◆ Action item ◆
Only these lines of the data below are wanted: the one with "right shoulder: (294, 318)", the one with "left eye: (174, 188)", and any lines between them, each repeated exactly.

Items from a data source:
───

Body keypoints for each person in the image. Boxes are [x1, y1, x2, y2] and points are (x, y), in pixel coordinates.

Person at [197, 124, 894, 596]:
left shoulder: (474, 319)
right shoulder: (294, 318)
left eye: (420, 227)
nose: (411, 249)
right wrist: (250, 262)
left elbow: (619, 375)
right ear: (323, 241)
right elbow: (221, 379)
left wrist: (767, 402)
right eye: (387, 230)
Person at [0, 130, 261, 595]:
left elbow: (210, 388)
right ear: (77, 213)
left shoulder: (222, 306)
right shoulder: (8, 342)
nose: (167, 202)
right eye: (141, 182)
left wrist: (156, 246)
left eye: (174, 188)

───

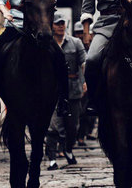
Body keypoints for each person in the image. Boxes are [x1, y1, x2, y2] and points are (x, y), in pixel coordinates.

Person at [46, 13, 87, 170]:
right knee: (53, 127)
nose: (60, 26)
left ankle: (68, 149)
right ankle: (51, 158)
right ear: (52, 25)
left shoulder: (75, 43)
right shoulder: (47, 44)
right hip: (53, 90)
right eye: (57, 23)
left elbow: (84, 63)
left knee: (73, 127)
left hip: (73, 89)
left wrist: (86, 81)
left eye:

───

◆ Solution to this problem ◆
right shoulder: (294, 318)
left eye: (420, 227)
nose: (411, 249)
right wrist: (250, 262)
left elbow: (619, 375)
right ear: (323, 241)
right elbow: (221, 379)
left wrist: (767, 402)
right eye: (387, 230)
Person at [0, 130, 261, 595]:
left elbow: (210, 388)
right ear: (77, 213)
left shoulder: (222, 306)
right shoulder: (8, 342)
nose: (167, 202)
right eye: (141, 182)
left wrist: (156, 246)
left eye: (174, 188)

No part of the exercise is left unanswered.